Problem statement: All that is needed is a count of the lines in this data that contain the word "titre".

Data excerpts:
··········
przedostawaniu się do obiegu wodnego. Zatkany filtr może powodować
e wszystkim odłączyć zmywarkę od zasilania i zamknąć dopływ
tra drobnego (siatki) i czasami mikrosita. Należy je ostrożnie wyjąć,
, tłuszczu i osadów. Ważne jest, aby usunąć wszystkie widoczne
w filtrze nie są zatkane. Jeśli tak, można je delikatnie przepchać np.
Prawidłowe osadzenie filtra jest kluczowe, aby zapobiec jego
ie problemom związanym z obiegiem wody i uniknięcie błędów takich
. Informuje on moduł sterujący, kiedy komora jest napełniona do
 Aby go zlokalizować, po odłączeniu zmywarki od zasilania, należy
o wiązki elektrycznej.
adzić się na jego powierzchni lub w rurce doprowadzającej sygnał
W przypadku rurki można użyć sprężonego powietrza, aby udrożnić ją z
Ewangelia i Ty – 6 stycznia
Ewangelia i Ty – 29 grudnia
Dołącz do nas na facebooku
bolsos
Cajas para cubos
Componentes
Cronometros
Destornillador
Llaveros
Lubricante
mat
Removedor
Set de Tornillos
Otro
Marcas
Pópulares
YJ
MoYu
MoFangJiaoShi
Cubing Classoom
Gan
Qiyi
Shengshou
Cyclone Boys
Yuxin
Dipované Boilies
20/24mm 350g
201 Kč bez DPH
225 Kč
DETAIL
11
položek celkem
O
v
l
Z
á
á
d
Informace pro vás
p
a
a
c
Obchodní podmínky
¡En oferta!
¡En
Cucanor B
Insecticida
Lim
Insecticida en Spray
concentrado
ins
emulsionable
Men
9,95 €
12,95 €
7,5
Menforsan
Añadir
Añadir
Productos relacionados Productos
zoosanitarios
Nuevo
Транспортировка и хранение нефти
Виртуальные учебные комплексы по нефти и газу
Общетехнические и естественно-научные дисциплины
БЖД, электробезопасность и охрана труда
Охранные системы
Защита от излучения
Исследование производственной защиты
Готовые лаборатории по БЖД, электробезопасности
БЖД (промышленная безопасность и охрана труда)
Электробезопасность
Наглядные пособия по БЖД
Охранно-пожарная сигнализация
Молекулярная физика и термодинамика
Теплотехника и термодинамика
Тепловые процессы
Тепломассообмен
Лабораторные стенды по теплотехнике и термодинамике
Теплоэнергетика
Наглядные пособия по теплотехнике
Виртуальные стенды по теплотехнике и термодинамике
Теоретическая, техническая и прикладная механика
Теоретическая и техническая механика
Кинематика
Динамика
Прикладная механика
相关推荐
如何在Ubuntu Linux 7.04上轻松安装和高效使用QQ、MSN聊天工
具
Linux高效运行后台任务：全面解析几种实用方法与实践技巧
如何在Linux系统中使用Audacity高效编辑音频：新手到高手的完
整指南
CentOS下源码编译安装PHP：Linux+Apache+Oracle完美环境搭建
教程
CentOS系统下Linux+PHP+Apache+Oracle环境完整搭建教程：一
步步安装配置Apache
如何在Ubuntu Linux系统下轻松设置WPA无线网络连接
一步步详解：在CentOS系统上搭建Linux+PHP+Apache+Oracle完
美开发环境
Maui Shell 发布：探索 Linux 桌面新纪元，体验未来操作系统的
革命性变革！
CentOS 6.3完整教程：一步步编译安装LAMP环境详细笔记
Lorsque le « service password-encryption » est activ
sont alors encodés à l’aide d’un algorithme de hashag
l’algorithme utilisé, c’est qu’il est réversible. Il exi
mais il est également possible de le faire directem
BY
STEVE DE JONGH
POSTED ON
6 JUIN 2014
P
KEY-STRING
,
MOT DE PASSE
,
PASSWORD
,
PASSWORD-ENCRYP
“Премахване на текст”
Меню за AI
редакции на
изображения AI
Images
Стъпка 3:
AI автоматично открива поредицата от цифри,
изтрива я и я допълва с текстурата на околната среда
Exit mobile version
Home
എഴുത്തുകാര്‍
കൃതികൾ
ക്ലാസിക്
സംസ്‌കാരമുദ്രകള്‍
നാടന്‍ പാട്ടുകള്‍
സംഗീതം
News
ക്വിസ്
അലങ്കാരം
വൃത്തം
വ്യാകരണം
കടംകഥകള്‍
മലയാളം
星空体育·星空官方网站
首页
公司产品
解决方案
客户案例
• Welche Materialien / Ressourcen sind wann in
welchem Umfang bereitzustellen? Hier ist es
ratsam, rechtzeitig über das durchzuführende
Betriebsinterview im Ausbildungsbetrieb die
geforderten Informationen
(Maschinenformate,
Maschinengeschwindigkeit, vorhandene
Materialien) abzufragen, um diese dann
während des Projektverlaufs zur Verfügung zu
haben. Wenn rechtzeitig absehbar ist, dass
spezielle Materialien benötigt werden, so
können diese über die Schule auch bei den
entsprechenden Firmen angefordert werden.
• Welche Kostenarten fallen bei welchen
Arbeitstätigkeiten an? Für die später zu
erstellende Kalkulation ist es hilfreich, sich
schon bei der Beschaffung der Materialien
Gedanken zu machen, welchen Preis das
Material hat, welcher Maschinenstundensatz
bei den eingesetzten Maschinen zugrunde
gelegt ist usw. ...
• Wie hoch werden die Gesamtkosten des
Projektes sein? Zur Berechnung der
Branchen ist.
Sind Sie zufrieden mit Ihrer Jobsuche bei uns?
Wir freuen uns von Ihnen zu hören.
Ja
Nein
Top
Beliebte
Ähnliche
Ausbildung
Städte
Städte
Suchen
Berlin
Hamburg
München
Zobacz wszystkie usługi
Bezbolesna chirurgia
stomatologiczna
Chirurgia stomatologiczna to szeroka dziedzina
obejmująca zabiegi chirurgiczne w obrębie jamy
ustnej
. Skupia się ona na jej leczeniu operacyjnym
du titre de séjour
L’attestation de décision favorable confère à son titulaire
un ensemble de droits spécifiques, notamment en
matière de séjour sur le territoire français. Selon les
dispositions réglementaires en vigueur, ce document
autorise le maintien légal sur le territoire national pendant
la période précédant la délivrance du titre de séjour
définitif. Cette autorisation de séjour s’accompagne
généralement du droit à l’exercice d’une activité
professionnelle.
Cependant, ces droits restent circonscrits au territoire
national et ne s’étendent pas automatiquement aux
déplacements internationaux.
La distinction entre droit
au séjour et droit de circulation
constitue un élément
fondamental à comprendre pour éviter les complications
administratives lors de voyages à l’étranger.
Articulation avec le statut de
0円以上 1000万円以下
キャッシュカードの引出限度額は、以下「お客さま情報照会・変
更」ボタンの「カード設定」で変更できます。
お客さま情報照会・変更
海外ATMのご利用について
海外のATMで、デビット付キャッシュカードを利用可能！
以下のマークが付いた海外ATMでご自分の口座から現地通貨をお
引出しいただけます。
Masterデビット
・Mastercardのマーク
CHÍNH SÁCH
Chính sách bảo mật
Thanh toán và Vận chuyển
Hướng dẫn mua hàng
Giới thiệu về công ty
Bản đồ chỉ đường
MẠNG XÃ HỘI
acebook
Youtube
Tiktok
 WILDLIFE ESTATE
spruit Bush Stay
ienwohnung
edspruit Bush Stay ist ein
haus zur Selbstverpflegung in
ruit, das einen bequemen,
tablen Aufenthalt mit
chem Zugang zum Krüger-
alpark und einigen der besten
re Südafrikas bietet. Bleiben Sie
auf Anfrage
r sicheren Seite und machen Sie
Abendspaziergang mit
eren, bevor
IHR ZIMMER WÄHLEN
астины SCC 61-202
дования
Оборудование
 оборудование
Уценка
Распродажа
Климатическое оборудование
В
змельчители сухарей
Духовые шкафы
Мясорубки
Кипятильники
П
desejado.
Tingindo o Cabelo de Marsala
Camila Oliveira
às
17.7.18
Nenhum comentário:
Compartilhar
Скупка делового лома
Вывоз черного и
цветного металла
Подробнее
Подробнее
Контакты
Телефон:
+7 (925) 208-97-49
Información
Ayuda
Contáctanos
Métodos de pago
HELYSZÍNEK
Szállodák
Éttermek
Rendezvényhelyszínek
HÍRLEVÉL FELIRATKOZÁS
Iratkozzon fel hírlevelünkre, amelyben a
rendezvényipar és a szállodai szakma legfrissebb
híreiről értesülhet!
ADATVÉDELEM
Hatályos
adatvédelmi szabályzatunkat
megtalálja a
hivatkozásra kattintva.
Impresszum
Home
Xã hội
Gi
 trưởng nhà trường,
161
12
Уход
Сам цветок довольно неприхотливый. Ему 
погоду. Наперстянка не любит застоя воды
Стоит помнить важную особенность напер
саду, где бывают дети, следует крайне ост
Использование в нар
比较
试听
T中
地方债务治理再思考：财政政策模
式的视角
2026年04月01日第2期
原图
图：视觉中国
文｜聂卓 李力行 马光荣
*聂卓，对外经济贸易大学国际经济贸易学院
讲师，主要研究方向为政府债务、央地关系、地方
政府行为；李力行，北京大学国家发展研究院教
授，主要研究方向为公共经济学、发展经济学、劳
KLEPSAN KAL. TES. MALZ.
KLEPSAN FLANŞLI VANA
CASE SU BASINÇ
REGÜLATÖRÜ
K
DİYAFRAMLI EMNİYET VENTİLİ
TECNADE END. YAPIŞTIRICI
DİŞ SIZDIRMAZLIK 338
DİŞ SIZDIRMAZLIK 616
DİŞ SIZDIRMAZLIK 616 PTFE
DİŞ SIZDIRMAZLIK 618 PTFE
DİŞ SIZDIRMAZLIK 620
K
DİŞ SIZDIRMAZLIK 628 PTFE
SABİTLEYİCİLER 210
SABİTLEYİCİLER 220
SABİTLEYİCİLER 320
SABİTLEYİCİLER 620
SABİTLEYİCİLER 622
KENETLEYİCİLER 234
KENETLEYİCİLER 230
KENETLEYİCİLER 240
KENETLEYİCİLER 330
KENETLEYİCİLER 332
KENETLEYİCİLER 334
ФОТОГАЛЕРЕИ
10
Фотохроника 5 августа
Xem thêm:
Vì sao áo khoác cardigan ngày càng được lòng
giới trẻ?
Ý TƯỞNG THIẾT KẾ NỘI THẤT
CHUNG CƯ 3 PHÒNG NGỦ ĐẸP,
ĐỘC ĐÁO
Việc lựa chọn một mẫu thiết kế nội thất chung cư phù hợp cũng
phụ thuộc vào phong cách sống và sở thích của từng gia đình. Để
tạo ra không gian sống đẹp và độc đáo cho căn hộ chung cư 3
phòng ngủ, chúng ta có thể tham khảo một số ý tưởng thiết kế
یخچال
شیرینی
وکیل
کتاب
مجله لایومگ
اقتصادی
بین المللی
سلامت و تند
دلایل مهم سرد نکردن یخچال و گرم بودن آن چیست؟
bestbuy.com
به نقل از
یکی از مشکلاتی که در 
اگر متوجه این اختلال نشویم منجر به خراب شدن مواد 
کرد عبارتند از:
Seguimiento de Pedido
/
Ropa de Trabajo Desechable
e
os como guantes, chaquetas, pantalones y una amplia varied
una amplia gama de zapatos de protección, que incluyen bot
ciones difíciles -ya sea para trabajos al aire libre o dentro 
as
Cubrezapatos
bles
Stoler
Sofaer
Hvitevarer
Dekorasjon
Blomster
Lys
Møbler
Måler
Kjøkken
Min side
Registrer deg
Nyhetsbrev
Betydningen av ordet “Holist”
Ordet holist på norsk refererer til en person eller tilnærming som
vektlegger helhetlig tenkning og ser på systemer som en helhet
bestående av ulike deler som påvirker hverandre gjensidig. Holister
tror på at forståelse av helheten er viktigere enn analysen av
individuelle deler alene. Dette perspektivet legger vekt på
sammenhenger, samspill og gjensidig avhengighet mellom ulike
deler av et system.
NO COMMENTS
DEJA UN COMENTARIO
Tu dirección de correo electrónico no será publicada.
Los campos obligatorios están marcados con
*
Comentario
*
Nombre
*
··········
Task solution: 2